Shideh (Narges Rashidi) was barred from university because of her leftist politics, but now she hopes to return to university as the war between Iran and Iraq shakes Tehran. But it doesn’t work out that way. Downcast, she returns home to her husband Iraj (Bobby Naderi) and their daughter Dorsa (Avin Manshadi). When her husband – who works as a doctor, is called in, Shideh and Dorsa remain alone in their apartment. Iraj urges her to go to his parents’ place, but Shideh doesn’t want to confront his family, especially not after the bad news she’s had, and Dorsa is feverish, so she remains. When a missile strikes their building, the already fearful Dorsa is increasingly disturbed. And it does seem like something entered their home with the wind that now blows through the cracks.
Under the Shadow doesn’t just offer an absolutely interesting setting with Tehran in the 80s, but it’s also a super creepy film that manages to really scare. I loved it.
In 2011, Anthony Weiner resigned from Congress after it was revealed that he sent photos fo his junk to various women. In 2013, he campaigned to become Mayor of New York when new photos and sexts were uncovered. The documentary follows him and his campaign during that time.
Weiner is an fascinating and above all funny portrait of Anthony Weiner. At times it becomes so absurd that it took almost a miracle that his humanity isn’t lost, but Steinberg and Kriegman manage it.
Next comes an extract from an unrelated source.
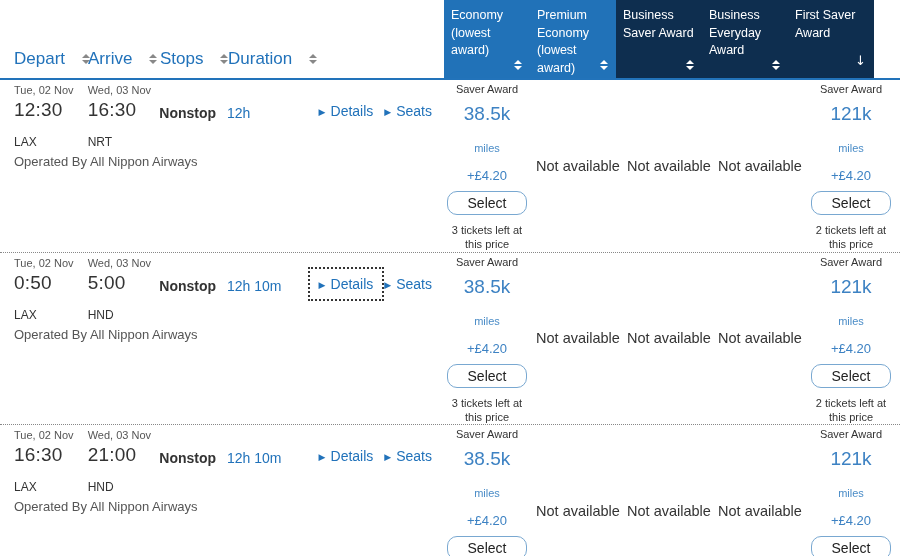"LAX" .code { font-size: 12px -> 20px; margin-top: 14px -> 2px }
Lynn (Brioni Farrell), Sharon (Elaine Giftos), Phred (Karen Carlson) and Priscilla (Barbara Leigh) are studying to become nurses and also share an apartment. But despite those communalities, they all have different issues to face: Sharon is assigned to take care of terminally ill teenager Greg (Darrell Larson), and finds herself caring more deeply than she bargained for. Lynn stumbles into the political activism of a Mexican group through the alluring Victor Charlie (Reni Santoni). Phred starts an affair with one of the doctors and Priscilla meets a biker she falls in love with, but both their relationships take unexpected turns.
I very much enjoyed The Student Nurses, a feminist take on what would probably have become the set-up for a more or less explicit porn film in the hands of a guy. Instead we get treated to four complex female characters and a sharp look at the politics of the 60s/70s in the USA.
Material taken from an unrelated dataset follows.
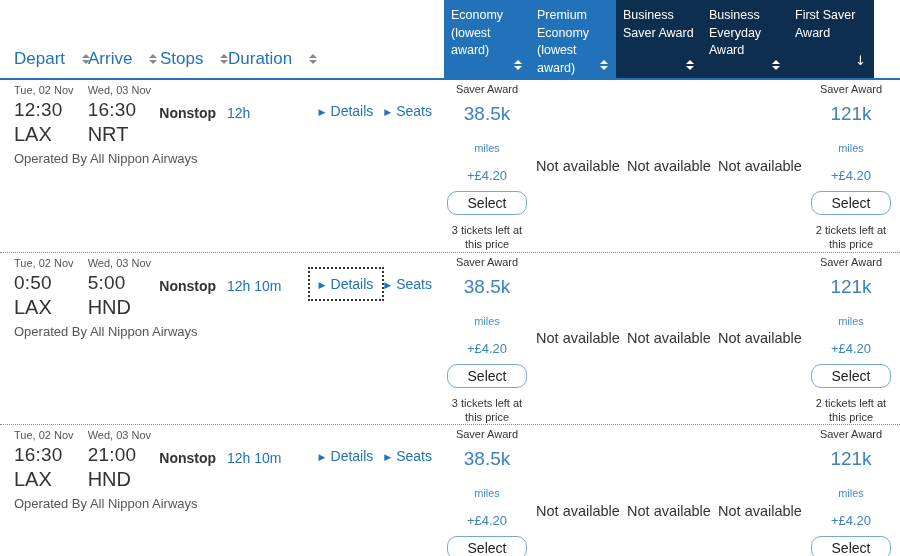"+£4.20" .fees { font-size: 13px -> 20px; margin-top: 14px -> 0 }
Damien (Kacey Mottet Klein) lives with his mother Marianne (Sandrine Kiberlain) in a rural area. His mother is the local doctor, his father is a soldier who is gone most of the time. But Damien’s life would be alright if it wasn’t for Thomas (Corentin Fila) who bullies him. As chance will have it, Marianne gets called to Thomas’ place, a farm a long way from school, because Thomas’ mother is ill. To help more than just medically, Marianne suggests that Thomas could stay with her and Damien for a while, which means that Damien and Thomas have to reshape their relationship with each other.
Quand on a 17 ans tells a sweet and touching story in an unusual setting that I very much loved because it sticks to the complexity of its characters and their relationships without overloading the story.
Lady Susan Vernon (Kate Beckinsale) is a widow with a 16-year-old daughter, Frederica (Morfydd Clark). Susan very much enjoys her widowhood and has garnered quite a reputation as a seductress. Her most recent conquest, Mr. Manwaring (Lochlann O’Mearáin), has left her in a bit of a delicate situation, so she retreats to her brother’s (Justin Edwards) estate. Her sister-in-law Catherine Vernon (Emma Greenwell) is not pleased as she suspects Susan’s scheming ways. Catherine’s brother Reginald (Xavier Samuel), on the other hand, is rather intrigued by her, despite the warnings. Susan knows she will have to find good husbands for Frederica and herself to secure their futures, so that’s what she sets her mind to.
Love & Friendship was an utterly delightful film. Funny, romantic and filled with great characters, the film is the novel Jane Austen could have written if she had wanted to spend more time on Lady Susan. I absolutely adored it.